Когда Джули приходит домой, Доны нигде не видно. Пообщаться с ней выходит лишь изредка – если Дона засиживается до поздней ночи, потому что у нее вроде как бессонница. Дона говорит, это от стресса, но разве может быть стресс от того, что зарабатываешь на жизнь, делая сэндвичи?
Отец Джули женился на Доне лет пять назад, но Джули до сих пор слегка не по себе рядом с ней. Может быть, потому, что Джули выросла без нее, никогда не видела ее голой, никогда не слышала от нее сказок перед сном… И теперь, уже будучи взрослой, вынуждена притворяться, что они с ней родственники.
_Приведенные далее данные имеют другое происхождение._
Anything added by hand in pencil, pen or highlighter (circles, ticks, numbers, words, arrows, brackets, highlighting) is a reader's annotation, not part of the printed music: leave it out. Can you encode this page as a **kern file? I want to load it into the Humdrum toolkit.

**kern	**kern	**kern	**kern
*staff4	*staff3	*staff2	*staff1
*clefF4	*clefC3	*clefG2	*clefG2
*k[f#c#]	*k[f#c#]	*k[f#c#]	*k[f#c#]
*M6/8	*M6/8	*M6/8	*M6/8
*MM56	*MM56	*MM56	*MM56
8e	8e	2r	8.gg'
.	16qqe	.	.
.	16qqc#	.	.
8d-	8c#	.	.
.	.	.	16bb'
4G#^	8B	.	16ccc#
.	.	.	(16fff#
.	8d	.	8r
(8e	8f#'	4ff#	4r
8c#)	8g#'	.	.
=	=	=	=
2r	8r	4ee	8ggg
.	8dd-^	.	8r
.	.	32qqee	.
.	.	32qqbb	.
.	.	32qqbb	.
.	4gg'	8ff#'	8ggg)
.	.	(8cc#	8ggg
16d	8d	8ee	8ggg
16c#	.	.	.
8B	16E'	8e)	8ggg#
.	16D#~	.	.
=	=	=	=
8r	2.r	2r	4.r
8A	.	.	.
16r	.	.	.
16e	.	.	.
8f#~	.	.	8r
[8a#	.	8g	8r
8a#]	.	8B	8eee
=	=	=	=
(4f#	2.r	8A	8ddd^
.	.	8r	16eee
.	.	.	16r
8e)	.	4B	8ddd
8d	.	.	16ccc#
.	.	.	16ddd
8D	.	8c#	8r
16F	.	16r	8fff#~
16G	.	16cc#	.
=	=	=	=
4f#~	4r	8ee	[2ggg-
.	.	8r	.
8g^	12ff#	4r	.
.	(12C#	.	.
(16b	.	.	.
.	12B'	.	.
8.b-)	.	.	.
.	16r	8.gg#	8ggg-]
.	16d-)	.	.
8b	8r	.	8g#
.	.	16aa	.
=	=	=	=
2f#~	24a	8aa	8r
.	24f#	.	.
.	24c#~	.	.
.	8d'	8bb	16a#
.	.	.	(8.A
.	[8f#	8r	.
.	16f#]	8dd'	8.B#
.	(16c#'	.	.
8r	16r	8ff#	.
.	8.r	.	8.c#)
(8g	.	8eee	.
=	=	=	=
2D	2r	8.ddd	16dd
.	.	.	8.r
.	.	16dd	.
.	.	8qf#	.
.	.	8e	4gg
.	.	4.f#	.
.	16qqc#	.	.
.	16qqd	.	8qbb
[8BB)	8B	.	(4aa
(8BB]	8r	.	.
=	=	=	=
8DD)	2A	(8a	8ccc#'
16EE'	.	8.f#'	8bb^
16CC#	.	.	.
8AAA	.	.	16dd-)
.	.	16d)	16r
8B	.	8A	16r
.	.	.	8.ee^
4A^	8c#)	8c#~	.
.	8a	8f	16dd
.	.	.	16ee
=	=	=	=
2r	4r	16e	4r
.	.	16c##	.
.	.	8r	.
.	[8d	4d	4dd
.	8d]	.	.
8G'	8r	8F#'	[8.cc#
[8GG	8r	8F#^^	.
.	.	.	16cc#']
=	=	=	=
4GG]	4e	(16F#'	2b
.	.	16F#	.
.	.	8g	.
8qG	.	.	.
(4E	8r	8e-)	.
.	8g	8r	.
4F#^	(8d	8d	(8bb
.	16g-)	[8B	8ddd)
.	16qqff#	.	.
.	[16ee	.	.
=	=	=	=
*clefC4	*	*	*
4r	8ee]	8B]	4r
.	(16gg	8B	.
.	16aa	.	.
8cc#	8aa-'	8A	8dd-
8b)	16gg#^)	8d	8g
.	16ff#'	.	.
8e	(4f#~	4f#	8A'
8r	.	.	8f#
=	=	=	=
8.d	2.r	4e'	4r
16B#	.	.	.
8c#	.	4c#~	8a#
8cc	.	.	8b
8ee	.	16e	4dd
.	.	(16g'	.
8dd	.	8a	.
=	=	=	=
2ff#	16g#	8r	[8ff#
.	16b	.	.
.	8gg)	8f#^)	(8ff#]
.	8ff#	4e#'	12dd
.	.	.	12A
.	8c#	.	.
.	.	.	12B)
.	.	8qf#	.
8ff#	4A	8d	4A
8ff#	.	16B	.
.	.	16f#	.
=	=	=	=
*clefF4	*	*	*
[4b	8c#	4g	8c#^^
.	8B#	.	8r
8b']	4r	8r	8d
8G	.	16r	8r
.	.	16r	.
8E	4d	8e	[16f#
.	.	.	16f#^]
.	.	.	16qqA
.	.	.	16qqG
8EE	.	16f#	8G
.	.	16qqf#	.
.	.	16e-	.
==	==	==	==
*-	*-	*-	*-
Когда здесь жила мать Джули, дом отдавал цыганшиной – пурпурные стены и мебель из секонд-хэнда. Дона от всего этого избавилась. Теперь гостиная похожа на картинку из каталога «Аргос» середины 90-х: застекленные полки, дешевые украшения и кресла, которые можно делать выше, ниже, да еще и спинку откинуть при желании – точь-в-точь такие, как у Джои и Чендлера из сериала «Друзья». Вся комната рассчитана на оптимальный просмотр ТВ: удобные кресла повернуты к экрану, скамеечки для ног, журнальные столики и целых три универсальных пульта дистанционного управления.
Джули берет один пульт и нажимает кнопку «3». Идет ток-шоу. Ведущий говорит с мужчиной, который спутался с шестнадцатилетней дочкой сестры бывшей жены. Мужчине под сорок. Он бросил жену ради этой девчонки. Он сидит, держа ее за руку, а рядом сидит ее мать.
– Как ты могла так поступить с семьей? – спрашивает она у дочери.
– Сердцу не прикажешь, в кого влюбляться, – отвечает та.
Зрителям представляют дочку мужчины; ей лет семнадцать.
– Зачем ты отобрала у меня папу? – горестно спрашивает она.
– Сердцу не прикажешь, в кого влюбляться, – повторяет девчонка.
Все ее ненавидят. Джули поневоле ей сочувствует. Она не знакома с девчонкой – судя по всему, студенткой арт-колледжа, которая разрушила собственную семью. Впрочем, даже будь Джули с ней знакома, она не смогла бы ее ненавидеть; это просто нечестно. Однако Джули все равно любопытно: зачем она так? Судя по всему, она уехала в Ирландию.
– Он будет бить тебя, как бил меня, – говорит бывшая жена.
Пора в кровать, но Джули не устала, а кресло такое удобное. Она сидит здесь каждый вечер, придя домой от Люка, – это словно дежа-вю или повторяющийся сон. Каждый раз ей трудно оторваться от кресла. Каждый раз мир ночного телевидения засасывает Джули, и она думает, что с тем же успехом могла бы остаться у Люка еще на часок. Но даже если она там задержится, все равно дома будет час торчать у экрана. Так уж у нее заведено.
Глава 11
Когда Джули просыпается в субботу утром, происходит нечто странное. «Однажды, – думает она, – я не проснусь. Мир останется, а меня здесь не будет».
Ее тело весьма своеобразно реагирует на эту мысль. Оно будто съеживается изнутри, в желудке тихо шипит, потом хлопает, и Джули внезапно хочется зарыдать. Она снова чувствует себя маленькой девочкой.
Она не может даже сесть в кровати – лежит, потеряв ориентацию. Всю жизнь Джули считала, что те, кто умирает, всего лишь просчитались; они просто были недостаточно осторожны, съели что-нибудь не то, умудрились не заметить рыбью кость, незнакомца, что крался за ними, или машину, что неслась по улице, которую они хотели перейти. Ей всегда казалось, что жизнь – уравнение, которое можно решить, или тест, который длится вечно, если знаешь правильные ответы.